Retype the lines of the entries below verbatim, starting at the line that contains "## Definición de la función" and ending at the line that contains "Estamos indicando que", with both of those lines included.

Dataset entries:
***

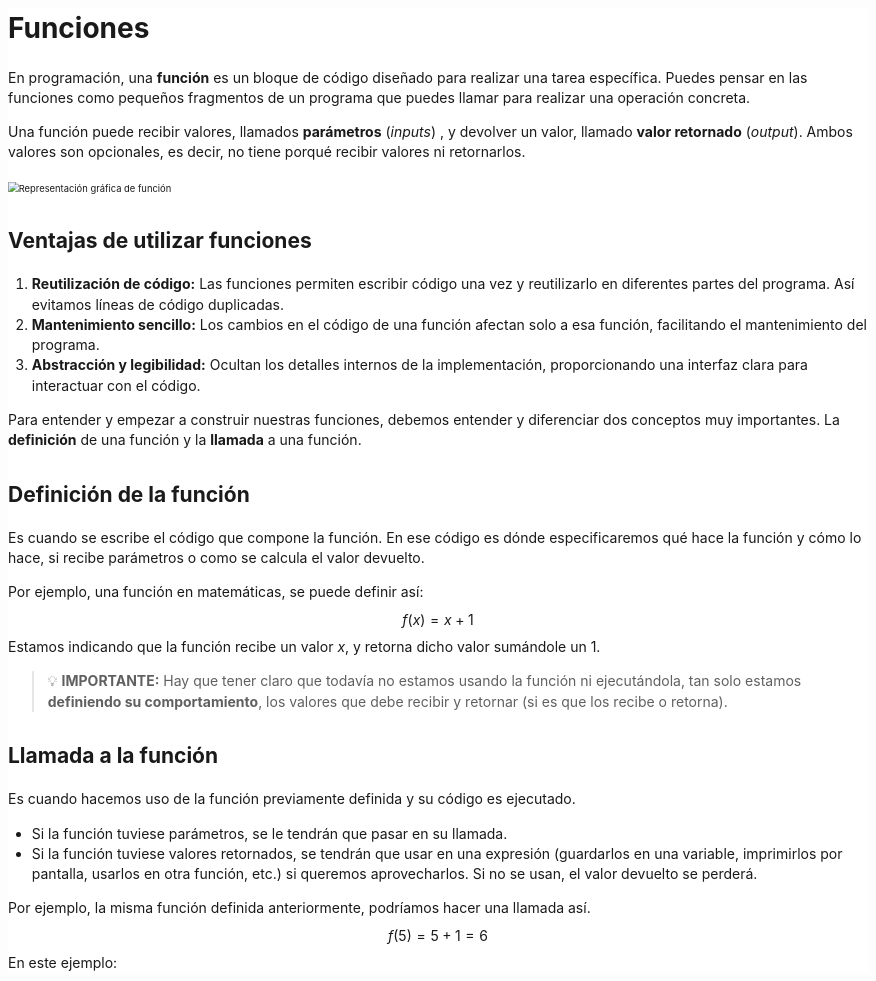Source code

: # Funciones

En programación, una **función** es un bloque de código diseñado para realizar una tarea específica. Puedes pensar en las funciones como pequeños fragmentos de un programa que puedes llamar para realizar una operación concreta.

Una función puede recibir valores, llamados **parámetros** (*inputs*) , y devolver un valor, llamado **valor retornado** (*output*). Ambos valores son opcionales, es decir, no tiene porqué recibir valores ni retornarlos.

<img src="img/funciones/function_machine.png" alt="Representación gráfica de función" style="zoom:67%;" />

## Ventajas de utilizar funciones

1. **Reutilización de código:** Las funciones permiten escribir código una vez y reutilizarlo en diferentes partes del programa. Así evitamos líneas de código duplicadas.
2. **Mantenimiento sencillo:** Los cambios en el código de una función afectan solo a esa función, facilitando el mantenimiento del programa.
3. **Abstracción y legibilidad:** Ocultan los detalles internos de la implementación, proporcionando una interfaz clara para interactuar con el código.

Para entender y empezar a construir nuestras funciones, debemos entender y diferenciar dos conceptos muy importantes. La **definición** de una función y la **llamada** a una función.

## Definición de la función

Es cuando se escribe el código que compone la función. En ese código es dónde especificaremos qué hace la función y cómo lo hace, si recibe parámetros o como se calcula el valor devuelto. 

Por ejemplo, una función en matemáticas, se puede definir así:
$$
f(x) = x + 1
$$
Estamos indicando que la función recibe un valor $x$, y retorna dicho valor sumándole un $1$.

> 💡 **IMPORTANTE:** Hay que tener claro que todavía no estamos usando la función ni ejecutándola, tan solo estamos **definiendo su comportamiento**, los valores que debe recibir y retornar (si es que los recibe o retorna).



## Llamada a la función

Es cuando hacemos uso de la función previamente definida y su código es ejecutado. 

- Si la función tuviese parámetros, se le tendrán que pasar en su llamada.
- Si la función tuviese valores retornados, se tendrán que usar en una expresión (guardarlos en una variable, imprimirlos por pantalla, usarlos en otra función, etc.) si queremos aprovecharlos. Si no se usan, el valor devuelto se perderá.

Por ejemplo, la misma función definida anteriormente, podríamos hacer una llamada así.
$$
f(5) = 5 + 1 = 6
$$
En este ejemplo:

***

Result below:
## Definición de la función

Es cuando se escribe el código que compone la función. En ese código es dónde especificaremos qué hace la función y cómo lo hace, si recibe parámetros o como se calcula el valor devuelto. 

Por ejemplo, una función en matemáticas, se puede definir así:
$$
f(x) = x + 1
$$
Estamos indicando que la función recibe un valor $x$, y retorna dicho valor sumándole un $1$.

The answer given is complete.